▸ Directions: Using the listing below, copy every line that mentions "Right".

▸ Source material:
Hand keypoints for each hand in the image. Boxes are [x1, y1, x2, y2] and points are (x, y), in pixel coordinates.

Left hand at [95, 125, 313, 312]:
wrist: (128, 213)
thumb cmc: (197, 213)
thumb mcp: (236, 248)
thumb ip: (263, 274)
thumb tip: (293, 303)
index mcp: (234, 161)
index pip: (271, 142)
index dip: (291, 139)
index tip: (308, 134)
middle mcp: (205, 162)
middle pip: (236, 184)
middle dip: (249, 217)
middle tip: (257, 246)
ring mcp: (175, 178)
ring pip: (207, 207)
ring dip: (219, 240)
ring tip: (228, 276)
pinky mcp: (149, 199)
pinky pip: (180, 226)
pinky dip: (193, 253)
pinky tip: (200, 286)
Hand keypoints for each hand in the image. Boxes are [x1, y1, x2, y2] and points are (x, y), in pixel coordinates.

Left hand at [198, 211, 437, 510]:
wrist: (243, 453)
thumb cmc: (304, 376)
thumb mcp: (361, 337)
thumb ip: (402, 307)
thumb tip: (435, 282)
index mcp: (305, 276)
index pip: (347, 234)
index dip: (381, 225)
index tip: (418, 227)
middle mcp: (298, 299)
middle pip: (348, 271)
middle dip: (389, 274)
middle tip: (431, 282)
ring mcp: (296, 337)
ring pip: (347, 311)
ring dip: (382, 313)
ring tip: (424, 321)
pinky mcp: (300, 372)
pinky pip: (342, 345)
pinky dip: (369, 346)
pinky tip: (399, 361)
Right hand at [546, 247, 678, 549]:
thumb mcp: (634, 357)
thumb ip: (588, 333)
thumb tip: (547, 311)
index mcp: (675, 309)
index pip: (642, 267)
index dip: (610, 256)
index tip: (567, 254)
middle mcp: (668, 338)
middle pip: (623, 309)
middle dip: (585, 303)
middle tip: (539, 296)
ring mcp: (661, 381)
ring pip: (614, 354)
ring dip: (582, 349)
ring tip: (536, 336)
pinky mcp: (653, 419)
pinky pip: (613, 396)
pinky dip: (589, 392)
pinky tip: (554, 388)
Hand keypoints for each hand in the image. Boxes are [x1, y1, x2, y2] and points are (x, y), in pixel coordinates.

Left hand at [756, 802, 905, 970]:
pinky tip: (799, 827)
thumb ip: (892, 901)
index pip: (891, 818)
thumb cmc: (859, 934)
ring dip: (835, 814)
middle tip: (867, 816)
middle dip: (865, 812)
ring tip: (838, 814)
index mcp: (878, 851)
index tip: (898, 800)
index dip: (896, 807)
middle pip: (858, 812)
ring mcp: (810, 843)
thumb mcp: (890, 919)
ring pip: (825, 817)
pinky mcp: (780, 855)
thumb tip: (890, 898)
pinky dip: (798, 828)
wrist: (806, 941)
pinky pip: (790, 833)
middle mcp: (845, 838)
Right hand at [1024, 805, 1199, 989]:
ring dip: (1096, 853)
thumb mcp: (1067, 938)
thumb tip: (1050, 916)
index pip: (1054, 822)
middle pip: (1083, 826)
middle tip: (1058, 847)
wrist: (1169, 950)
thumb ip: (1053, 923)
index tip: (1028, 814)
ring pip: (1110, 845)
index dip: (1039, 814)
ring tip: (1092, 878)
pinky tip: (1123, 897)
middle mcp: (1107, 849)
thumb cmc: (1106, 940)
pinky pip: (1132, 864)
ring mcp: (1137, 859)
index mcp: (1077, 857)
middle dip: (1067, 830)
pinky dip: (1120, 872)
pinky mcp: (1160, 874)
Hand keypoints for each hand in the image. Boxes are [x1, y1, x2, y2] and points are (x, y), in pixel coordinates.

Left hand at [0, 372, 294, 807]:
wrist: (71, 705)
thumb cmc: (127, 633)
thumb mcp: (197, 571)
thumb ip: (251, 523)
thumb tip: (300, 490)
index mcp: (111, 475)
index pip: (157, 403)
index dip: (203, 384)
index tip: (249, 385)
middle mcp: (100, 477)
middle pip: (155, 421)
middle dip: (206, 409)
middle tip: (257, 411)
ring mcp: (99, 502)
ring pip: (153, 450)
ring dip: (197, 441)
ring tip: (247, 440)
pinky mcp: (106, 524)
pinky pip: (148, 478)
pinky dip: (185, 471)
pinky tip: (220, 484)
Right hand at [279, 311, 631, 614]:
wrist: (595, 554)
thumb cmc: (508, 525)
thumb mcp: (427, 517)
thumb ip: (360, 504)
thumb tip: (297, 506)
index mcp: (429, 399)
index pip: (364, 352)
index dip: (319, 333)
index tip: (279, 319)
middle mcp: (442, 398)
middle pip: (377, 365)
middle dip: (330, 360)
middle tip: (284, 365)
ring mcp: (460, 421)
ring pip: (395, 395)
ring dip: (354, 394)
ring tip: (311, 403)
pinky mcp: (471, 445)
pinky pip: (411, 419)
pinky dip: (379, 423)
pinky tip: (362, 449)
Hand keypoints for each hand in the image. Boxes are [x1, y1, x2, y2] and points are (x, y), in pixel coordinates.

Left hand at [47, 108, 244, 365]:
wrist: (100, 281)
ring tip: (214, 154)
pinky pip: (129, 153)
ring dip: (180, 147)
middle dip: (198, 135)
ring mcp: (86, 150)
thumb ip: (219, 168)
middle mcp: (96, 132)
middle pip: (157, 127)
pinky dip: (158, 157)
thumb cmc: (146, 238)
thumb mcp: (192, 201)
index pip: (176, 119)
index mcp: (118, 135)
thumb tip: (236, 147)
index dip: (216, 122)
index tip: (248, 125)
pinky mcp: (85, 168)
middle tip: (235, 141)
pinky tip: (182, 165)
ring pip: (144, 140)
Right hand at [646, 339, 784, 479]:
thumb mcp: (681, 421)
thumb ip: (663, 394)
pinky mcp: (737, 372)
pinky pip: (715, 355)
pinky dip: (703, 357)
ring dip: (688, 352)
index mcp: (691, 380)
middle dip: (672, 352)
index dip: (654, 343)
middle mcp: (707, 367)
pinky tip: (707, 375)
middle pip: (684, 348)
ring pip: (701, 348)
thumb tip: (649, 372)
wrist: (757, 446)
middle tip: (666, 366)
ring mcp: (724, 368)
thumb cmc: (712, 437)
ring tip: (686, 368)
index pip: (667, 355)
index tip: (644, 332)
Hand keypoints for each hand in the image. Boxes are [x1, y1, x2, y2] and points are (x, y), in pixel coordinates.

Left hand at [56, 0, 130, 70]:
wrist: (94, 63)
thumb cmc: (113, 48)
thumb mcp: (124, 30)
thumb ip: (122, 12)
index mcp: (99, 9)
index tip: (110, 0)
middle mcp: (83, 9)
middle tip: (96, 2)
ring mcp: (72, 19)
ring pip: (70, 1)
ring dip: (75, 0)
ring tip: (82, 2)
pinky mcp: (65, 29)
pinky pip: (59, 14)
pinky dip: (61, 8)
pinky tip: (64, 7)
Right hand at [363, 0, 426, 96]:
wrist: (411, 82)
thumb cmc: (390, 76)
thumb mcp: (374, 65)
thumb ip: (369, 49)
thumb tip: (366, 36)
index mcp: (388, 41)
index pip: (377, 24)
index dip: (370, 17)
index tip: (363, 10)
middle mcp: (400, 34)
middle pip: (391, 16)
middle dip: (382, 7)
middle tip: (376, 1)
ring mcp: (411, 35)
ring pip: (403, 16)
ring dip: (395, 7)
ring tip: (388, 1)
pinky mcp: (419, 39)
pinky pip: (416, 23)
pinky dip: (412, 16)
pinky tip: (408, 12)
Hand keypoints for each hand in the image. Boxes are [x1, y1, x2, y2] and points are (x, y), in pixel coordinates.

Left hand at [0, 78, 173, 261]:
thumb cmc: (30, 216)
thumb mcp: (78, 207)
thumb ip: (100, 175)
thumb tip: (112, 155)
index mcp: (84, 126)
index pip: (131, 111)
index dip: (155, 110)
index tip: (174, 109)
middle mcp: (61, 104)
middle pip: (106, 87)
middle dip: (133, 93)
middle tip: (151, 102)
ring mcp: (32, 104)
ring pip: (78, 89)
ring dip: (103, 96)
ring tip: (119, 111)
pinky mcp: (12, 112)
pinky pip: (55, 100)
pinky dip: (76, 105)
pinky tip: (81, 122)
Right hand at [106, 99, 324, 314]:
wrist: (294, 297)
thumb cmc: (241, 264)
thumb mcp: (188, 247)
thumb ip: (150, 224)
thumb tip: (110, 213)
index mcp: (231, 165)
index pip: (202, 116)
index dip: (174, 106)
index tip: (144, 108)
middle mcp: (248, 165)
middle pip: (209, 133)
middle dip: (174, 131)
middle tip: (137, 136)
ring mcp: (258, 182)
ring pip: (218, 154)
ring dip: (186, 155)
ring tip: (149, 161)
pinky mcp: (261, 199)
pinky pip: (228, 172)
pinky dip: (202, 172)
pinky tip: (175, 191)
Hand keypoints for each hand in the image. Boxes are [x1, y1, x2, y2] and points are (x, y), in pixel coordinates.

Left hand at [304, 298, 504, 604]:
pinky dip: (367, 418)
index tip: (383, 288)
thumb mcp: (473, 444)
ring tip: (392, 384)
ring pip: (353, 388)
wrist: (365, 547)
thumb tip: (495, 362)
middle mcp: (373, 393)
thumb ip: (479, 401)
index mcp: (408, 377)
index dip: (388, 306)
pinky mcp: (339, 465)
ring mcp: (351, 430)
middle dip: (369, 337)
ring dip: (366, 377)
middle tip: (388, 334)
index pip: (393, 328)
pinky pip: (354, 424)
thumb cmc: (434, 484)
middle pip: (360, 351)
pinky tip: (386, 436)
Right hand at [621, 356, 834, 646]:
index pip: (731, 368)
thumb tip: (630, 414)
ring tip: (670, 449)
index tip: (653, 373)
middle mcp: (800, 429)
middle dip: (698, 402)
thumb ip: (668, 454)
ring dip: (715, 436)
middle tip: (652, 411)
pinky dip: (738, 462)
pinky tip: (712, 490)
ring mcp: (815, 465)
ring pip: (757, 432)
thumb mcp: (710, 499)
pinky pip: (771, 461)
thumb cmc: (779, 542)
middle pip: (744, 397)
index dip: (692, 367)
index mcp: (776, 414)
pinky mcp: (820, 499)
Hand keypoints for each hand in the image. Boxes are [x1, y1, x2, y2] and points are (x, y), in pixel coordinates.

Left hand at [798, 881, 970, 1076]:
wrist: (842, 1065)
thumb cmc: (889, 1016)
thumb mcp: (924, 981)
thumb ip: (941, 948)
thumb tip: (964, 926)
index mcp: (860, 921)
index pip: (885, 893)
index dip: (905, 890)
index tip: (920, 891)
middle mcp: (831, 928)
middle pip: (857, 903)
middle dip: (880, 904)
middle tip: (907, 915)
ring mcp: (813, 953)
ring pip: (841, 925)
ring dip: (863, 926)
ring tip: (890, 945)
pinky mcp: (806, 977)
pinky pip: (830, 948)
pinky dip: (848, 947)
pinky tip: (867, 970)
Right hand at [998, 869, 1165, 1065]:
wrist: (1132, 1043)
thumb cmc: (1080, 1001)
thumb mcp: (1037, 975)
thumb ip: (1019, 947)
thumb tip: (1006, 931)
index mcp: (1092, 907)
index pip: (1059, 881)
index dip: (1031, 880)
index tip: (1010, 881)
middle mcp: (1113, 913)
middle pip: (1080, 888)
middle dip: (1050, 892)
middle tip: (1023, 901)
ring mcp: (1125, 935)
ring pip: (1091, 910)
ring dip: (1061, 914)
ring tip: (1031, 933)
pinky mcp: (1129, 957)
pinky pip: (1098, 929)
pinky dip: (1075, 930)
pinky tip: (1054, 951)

▸ Response below:
Right hand at [546, 247, 678, 549]:
Right hand at [1024, 805, 1199, 989]:
Right hand at [279, 311, 631, 614]:
Right hand at [646, 339, 784, 479]:
Right hand at [363, 0, 426, 96]:
Right hand at [106, 99, 324, 314]:
Right hand at [621, 356, 834, 646]:
Right hand at [998, 869, 1165, 1065]:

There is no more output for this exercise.